Hier lebe ich

Bilder aus meiner unmittelbaren Umgebung (Wesertor – 1984/85)

Bild: Fliessverkehr 2, Gestalt drückt sich an Hauswand neben dem Straßenverkehr

Zum Studium der Visuellen Kommuni­kation zog ich 1978 nach Kassel – zu­fällig in den Stadt­teil Weser­tor. In den Jahren 1984/85 entstand dann als Ab­schluss­arbeit bei den Professoren Hans Hill­mann und Günther Spornitz der Bilder­zyklus: »Hier lebe ich – Skizzen, Zeichnungen, Fotos und Collagen aus meiner unmittel­baren Um­gebung.«

Heute, fast 40 Jahre später, sind es Zeit­zeugnisse aus dem Weser­tor. Sie erzählen Geschichten von nicht mehr existierenden Gebäuden, stellen Zusammenhänge her, oder zeigen Gegensätze auf. Ungewöhnliche, manchmal uneindeutige Ausschnitte, verweisen auf etwas anderes, als das vordergründig Dargestellte. Einige Arbeiten sind mit heute nicht mehr praktizierten Techniken, wie z.B. manueller Fotomontage, erstellt worden.

Bild: Fliessverkehr I aus dem Jahr 1984 mit Helmut Kohl Plakat

»… die Häuser, der Schilder­wald, die Geometrie, das Wohn­gebiet, der Häuser­wald, die Fenster­blicke, das Chaos, die Verkehrs­ader, der Puls­schlag, die Ver­einzelung, die Ver­loren­heit, die Eintönigkeit, die Vermassung, die Hektik …«

Bild: Fliessverkehr 4 aus dem Jahr 1984

Anfang der 1980er Jahre war hier im Wohn-/Geschäfts­haus Ysenburg­straße 35, an der Ecke zur Weser­straße noch eine Sparkassen­filiale, danach mietete ein türkischer Kultur­verein die Räume als Treff­punkt.
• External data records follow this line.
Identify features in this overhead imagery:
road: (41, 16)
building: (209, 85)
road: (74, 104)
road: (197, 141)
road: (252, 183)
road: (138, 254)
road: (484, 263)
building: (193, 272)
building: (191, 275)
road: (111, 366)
Heute be­findet sich hier ein Matratzen­laden.

Straßenzug mit einsamen Jungen auf einem Stuhl auf dem Bürgersteig sitzend. Ysenburgstraße 35, Mischtechnik, 1984 Bilder einer ehemaligen Schreinerei mit Zeitungsartikel und verbrannten Dokumenten, Mischtechnik, 1984

»1984: Auf dem Weg zur Buch­binderei oder zum Ein­kaufen komme ich immer beim Gärtner (Siebrecht-Lieberum) in der Garten­straße vorbei: Hier gibt es immer frisches Gemüse und etwas zu er­zählen –, be­ziehungs­weise gab. Denn auf ein­mal war das Haus leer. Im Ver­lauf des Jahres habe ich den Verfall des Hauses beobachtet und doku­mentiert – bis zum bitteren Abriss. Ein Kind auf der Straße meinte beim Ab­riss: ‚Das arme Haus’.«

SBilder vom Abriß einer ehemaligen Gärtnerei mit Fundstücken vom Grundstück in der Gartenstraße, Mischtechnik, 1984 Flißbandarbeit in einer Buchbinderei im Wesertor, Mischtechnik, 1984

Anlass für die Bilder zum Thema Fließ­band war der regel­mäßige Ferien­job in der nahe­gelegenen Buch­binderei in der Wilhelm-Speck-Straße. 1982 wurde dort unter anderem der Katalog zur documeta 7 verarbeitet. 2012 brannte der Gebäude­komplex ab.